I know the answer now, of course. What I still find eerie is that in addition to containing a double allusion to my profession, the correct solution to Hugh’s trivia challenge hints at the identity of Jonathan’s murderer in a way that Hugh could not possibly have known. So, only if you consider yourself a genuine Sherlockian, I offer the challenge to you: What was the line?
T
HREE DAYS LATER,
I presented Irene Wheeler with a close-up photograph of the cat. I’d taken the picture on Saturday after Rowdy and I returned from the show. About the show itself I will report almost nothing except that the stunning young malamute who went Winners Dog and Best of Winners had a name with eerily Holmesian connotations: Kaila The Devil’s Paw. Devil’s Paw? Devil’s Foot. Yes, indeed,
Radix pedis diaboli,
devil’s-foot root, the obscure African poison that the evil Mortimer Tregennis stole from Dr. Sterndale, the source of the toxin that left Tregennis’s sister dead and his two brothers completely demented, the same poison that Sterndale himself used on Tregennis and that almost did in Holmes and Watson when the Master’s experiment proved far more potent than he intended. Furthermore, Narly, as the dog is known, happened to be the grandson of a famous and utterly gorgeous top-winning malamute, Tracker, officially named, I swear, Ch. Kaila’s Paw Print. Yes,
Paw Print,
as what was frozen in the mud near the scene of
Jonathan’s murder. Paw Print, footprints, as in those of a gigantic hound.

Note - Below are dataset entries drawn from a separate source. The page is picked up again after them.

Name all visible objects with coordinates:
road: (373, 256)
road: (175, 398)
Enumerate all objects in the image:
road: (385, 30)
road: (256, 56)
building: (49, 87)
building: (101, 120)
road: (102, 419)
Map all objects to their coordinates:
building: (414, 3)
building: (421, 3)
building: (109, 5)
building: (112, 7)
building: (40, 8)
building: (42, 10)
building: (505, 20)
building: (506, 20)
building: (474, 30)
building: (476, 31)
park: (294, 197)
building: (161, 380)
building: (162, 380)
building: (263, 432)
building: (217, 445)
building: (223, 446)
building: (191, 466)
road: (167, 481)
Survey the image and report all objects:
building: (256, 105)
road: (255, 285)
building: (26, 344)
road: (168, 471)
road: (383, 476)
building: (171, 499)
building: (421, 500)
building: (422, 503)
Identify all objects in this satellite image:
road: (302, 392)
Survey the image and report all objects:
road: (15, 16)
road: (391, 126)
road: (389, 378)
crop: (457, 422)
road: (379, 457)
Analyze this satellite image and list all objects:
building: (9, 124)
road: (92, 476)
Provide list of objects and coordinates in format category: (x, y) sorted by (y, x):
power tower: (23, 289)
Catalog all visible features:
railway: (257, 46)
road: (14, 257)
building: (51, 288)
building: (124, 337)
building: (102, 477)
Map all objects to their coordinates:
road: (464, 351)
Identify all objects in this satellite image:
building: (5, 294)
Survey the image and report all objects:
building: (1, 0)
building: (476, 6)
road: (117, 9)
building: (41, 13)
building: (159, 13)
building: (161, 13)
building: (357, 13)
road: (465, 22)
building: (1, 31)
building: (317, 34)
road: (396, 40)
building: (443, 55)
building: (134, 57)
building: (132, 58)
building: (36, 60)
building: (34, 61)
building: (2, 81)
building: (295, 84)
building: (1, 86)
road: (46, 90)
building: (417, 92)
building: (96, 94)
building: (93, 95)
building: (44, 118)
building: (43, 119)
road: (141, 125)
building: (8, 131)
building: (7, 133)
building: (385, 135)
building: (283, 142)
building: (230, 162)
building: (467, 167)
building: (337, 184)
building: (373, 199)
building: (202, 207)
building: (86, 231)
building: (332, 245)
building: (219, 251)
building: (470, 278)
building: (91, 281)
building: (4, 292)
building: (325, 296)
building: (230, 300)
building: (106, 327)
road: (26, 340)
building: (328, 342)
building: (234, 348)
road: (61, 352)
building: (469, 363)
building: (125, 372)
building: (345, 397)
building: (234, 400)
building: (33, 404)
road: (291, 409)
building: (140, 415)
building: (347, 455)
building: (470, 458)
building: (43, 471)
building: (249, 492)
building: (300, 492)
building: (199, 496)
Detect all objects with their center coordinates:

What’s more, when Hugh and Robert unexpectedly turned up at the show to collect samples of white dog hair, they embarrassed me less than my father had done at a few thousand previous shows. But everyone knows Buck, whereas Hugh and Robert expected introductions and kept announcing that they were friends of mine. I dealt with them rather well, I thought. I warned them not to go around brandishing scissors and not to demand great hunks of show coat. Instead of telling my friends that the newcomers were Holmesian lunatics, I described them as researchers, a term that Hugh and Robert happily accepted. The description went over well with the dog people, too. Show types being, by definition, a competitive crew, the exhibitors, once assured that only small samples were required, seemed pleased to have their dogs selected as subjects in a scientific investigation and proceeded to inundate Hugh and Robert with information about
correct
coat and color in breed after breed. The investigators, however, were disconcerted to discover that in addition to all-white or predominantly white breeds like the kuvasz, the Great Pyrenees, the Samoyed, the West Highland white terrier, and the bichon frise, there existed white-coated individuals in dozens of other breeds as well. In some, the boxer and the German shepherd dog, for example, an all-white coat was a disqualifying fault. In others, including the Alaskan malamute, it was perfectly acceptable in the show ring and, to my eyes, beautiful. Westies and bichons and such were obviously too small to have left the gigantic paw prints found near the scene of Jonathan’s murder, but there remained many more possible breeds than Hugh and Robert had expected.